Сперва-то, как поднесли, увиделись одни светлые бровки и пухленький ротик с забавно приподнятою, жаждущей материнского соска верхнею губкой. И Мария, уже протягивая ладони к теплому свертку, лишь мельком заглянула в большие, отверстые миру глаза дитяти. Заглянула. И сама испугалась даже. Со сморщенного детского личика на нее глядел старец. Глаза жили как бы даже отдельно, полные безграничного терпения и тайного прозренья, и ее словно овеяло тихими крыла-ми, даже и протянутые ладони замерли в воздухе на миг. Свет струился на нее из очей дитяти, голубовато-искристый, неземной, как будто бы бархатный на ощупь свет… И… не виновата она, что охватила судорожно, прижала к себе поскорее, едва не вдавила в крохотный рот набухший, потемневший сосок. И пока сосал — не жадно, крутя головкою, захлебываясь, дергая и теряя, как, бывало, Стефан, а задумчиво, ровно и плотно, словно бы исполнял работу, думая в то же время совсем о другом, — все боялась, как оторвет от груди? Боялась вновь нечаянно заглянуть в отверстые очи.

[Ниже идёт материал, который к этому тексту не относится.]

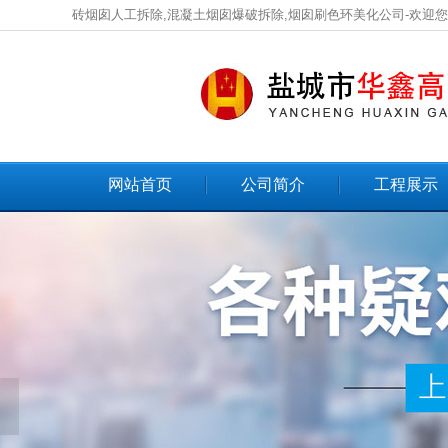
砖烟囱人工拆除,混凝土烟囱爆破拆除,烟囱刷色环美化公司-欢迎
网站首页
公司简介
工程展示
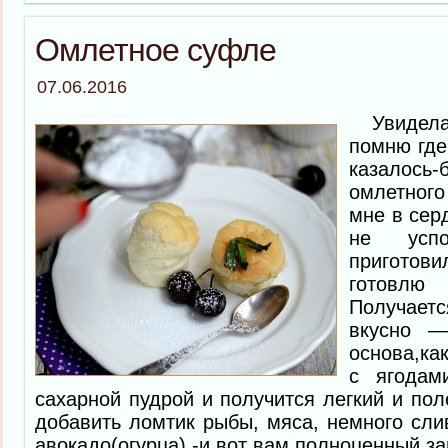
Омлетное суфле
07.06.2016
Увидела 
помню где
казалось
омлетног
мне в сер
не усп
приготов
готовлю
Получает
вкусно —
основа,ка
с ягодам
сахарной пудрой и получится легкий и пол
добавить ломтик рыбы, мяса, немного сли
авокадо(огурца) -и вот вам полноценный з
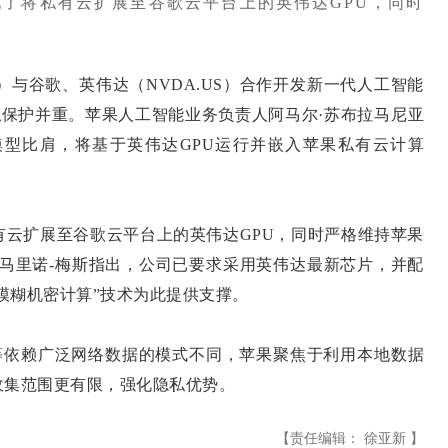
了将私有云扩展至谷歌云平台上的英伟达GPU，同时
S）与谷歌、英伟达（NVDA.US）合作开发新一代人工智能
能与隐私保护并重。苹果人工智能业务负责人阿马尔·苏布拉马尼亚
端模型比肩，将基于英伟达GPU运行并嵌入苹果私有云计算
扩展至谷歌云平台上的英伟达GPU，同时严格维持苹果
·马里诺-梅斯指出，公司已要求采用英伟达最新芯片，并配
“模糊机密计算”技术为此提供支撑。
 Claude等依赖广泛网络数据的模式不同，苹果聚焦于利用本地数据
收集范围更有限，强化隐私优势。
【责任编辑： 徐亚新 】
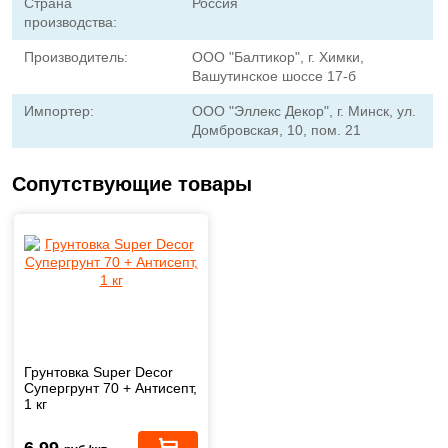
Страна
Россия
производства:
Производитель:
ООО "Балтикор", г. Химки,
Вашутинское шоссе 17-б
Импортер:
ООО "Эллекс Декор", г. Минск, ул.
Домбровская, 10, пом. 21
Сопутствующие товары
Грунтовка Super Decor
Супергрунт 70 + Антисепт,
1 кг
6,99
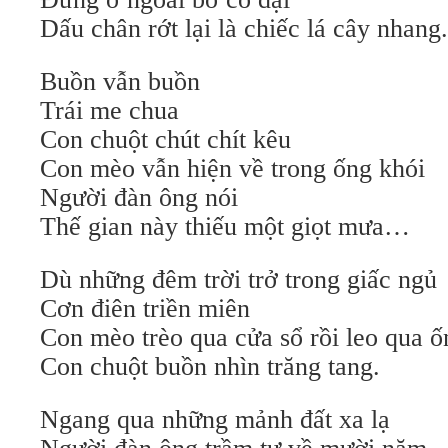
Dấu chân rớt lại là chiếc lá cây nhang.
Buồn vẫn buồn
Trái me chua
Con chuột chút chít kêu
Con mèo vẫn hiện về trong ống khói
Người đàn ông nói
Thế gian này thiếu một giọt mưa…
Dù những đêm trời trở trong giấc ngủ
Cơn điên triền miên
Con mèo trèo qua cửa sổ rồi leo qua ố
Con chuột buồn nhìn trăng tang.
Ngang qua những mảnh đất xa lạ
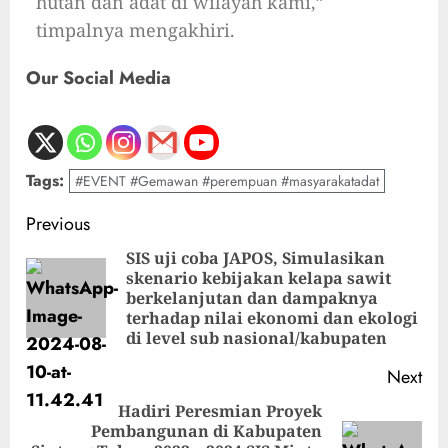
hutan dan adat di wilayah kami,”
timpalnya mengakhiri.
Our Social Media
Tags:
#EVENT #Gemawan #perempuan #masyarakatadat
Previous
SIS uji coba JAPOS, Simulasikan
skenario kebijakan kelapa sawit
berkelanjutan dan dampaknya
terhadap nilai ekonomi dan ekologi
di level sub nasional/kabupaten
Next
Hadiri Peresmian Proyek
Pembangunan di Kabupaten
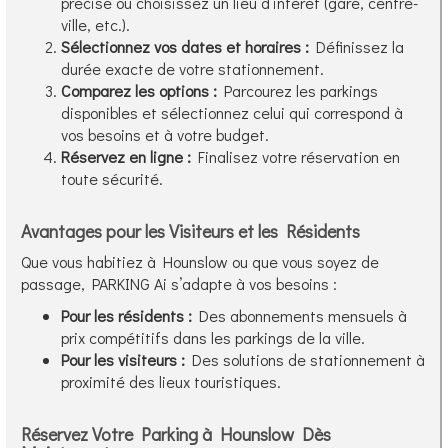
précise ou choisissez un lieu d’intérêt (gare, centre-
ville, etc.).
Sélectionnez vos dates et horaires :
Définissez la
durée exacte de votre stationnement.
Comparez les options :
Parcourez les parkings
disponibles et sélectionnez celui qui correspond à
vos besoins et à votre budget.
Réservez en ligne :
Finalisez votre réservation en
toute sécurité.
Avantages pour les Visiteurs et les Résidents
Que vous habitiez à Hounslow ou que vous soyez de
passage, PARKING Ai s’adapte à vos besoins :
Pour les résidents :
Des abonnements mensuels à
prix compétitifs dans les parkings de la ville.
Pour les visiteurs :
Des solutions de stationnement à
proximité des lieux touristiques.
Réservez Votre Parking à Hounslow Dès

Впрочем, пугающее это прозрение в глазах у дитяти быстро окончилось. Мальчик Варфоломей стал упитанный, спокойно-веселый, и ежели бы не то событие в церкви, он и не тревожил бы ничем родителей своих, все внимание которых по-прежнему забирал старший, Стефан. Тем паче Мария почти тотчас опять понесла и невдолге родила третьего сына, названного Петром, так что тут и заботы, и внимание, все пришлось делить натрое (и даже начетверо, самая старшая подрастала дочерь, в близких годах уже превратившаяся в невесту).

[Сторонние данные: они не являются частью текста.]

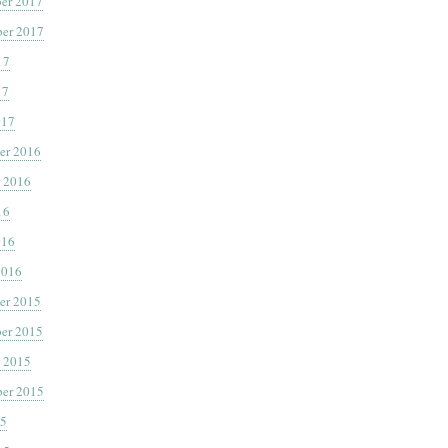
er 2017
er 2017
17
17
017
er 2016
 2016
16
016
2016
er 2015
er 2015
 2015
er 2015
15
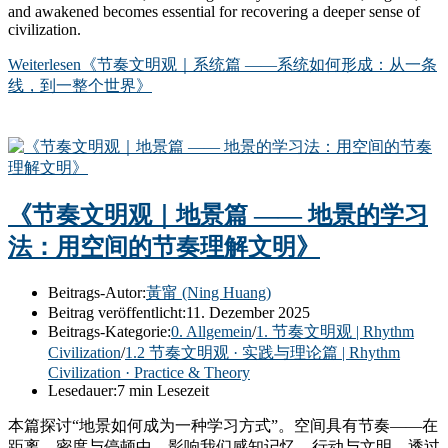
and awakened becomes essential for recovering a deeper sense of
civilization.
Weiterlesen
《节奏文明观｜系统篇 ——系统如何形成：从一条
线，到一整个世界》
《节奏文明观｜地景篇 —— 地景的学习
法：用空间的节奏理解文明》
Beitrags-Autor:
黃甯 (Ning Huang)
Beitrag veröffentlicht:
11. Dezember 2025
Beitrags-Kategorie:
0. Allgemein
/
1. 节奏文明观 | Rhythm
Civilization
/
1.2 节奏文明观 · 实践与理论篇 | Rhythm
Civilization · Practice & Theory
Lesedauer:
7 min Lesezeit
本篇探讨“地景如何成为一种学习方式”。空间具有节奏——在
距离、密度与停顿中，影响我们感知记忆、行动与文明。透过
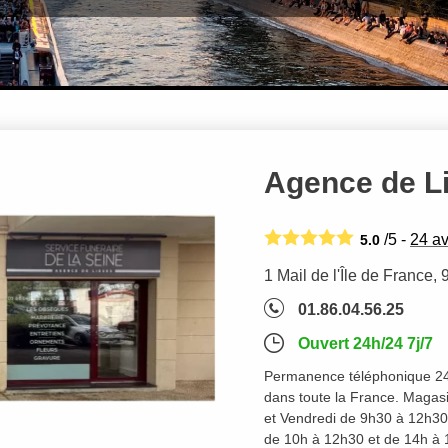
Agence de L
/5 -
24
av
5.0
1 Mail de l'Île de France,
01.86.04.56.25
Ouvert 24h/24 7j/7
Permanence téléphonique 24h
dans toute la France. Magasi
et Vendredi de 9h30 à 12h30 
de 10h à 12h30 et de 14h à 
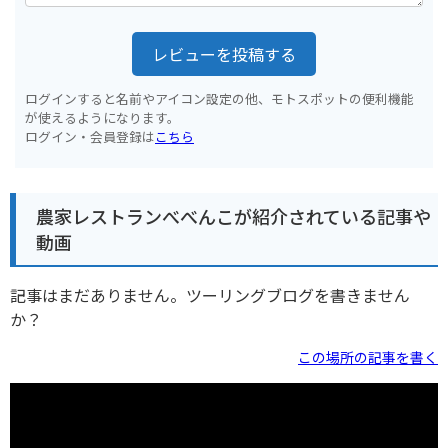
レビューを投稿する
ログインすると名前やアイコン設定の他、モトスポットの便利機能
が使えるようになります。
ログイン・会員登録は
こちら
農家レストランべべんこが紹介されている記事や
動画
記事はまだありません。ツーリングブログを書きません
か？
この場所の記事を書く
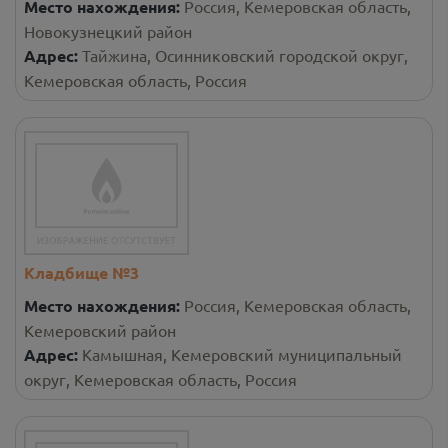
Место нахождения:
Россия, Кемеровская область,
Новокузнецкий район
Адрес:
Тайжина, Осинниковский городской округ,
Кемеровская область, Россия
Кладбище №3
Место нахождения:
Россия, Кемеровская область,
Кемеровский район
Адрес:
Камышная, Кемеровский муниципальный
округ, Кемеровская область, Россия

Не был к тому же Варфоломей ни тщедушен, ни нервен излиха (да и будь он заморыш отроком-то, не вымахал бы к мужскому возрасту противу прочих «в два мужика силою», как сообщает первый его биограф, Епифаний). Одна только странность была у дитяти: не брал грудь по постным дням, средам и пятницам. И не то чтобы дергался или кричал, нет! Попросту отворотит личико и лежит, задумчиво глядя вдаль… Опять трудно верить! Может, плохо брал? Мать даже и то пробовала: влагать ему сосок в рот насильно, а он все одно не сосет, зажмет сосок деснами, да так и лежит, не чмокая и не шевеля губами… Что ж! Суровое соблюдение постов и постных дней Марией, пока носила плод, могло же воспитать и в младенце Варфоломее эту наклонность к перерывам в пище. Быть может!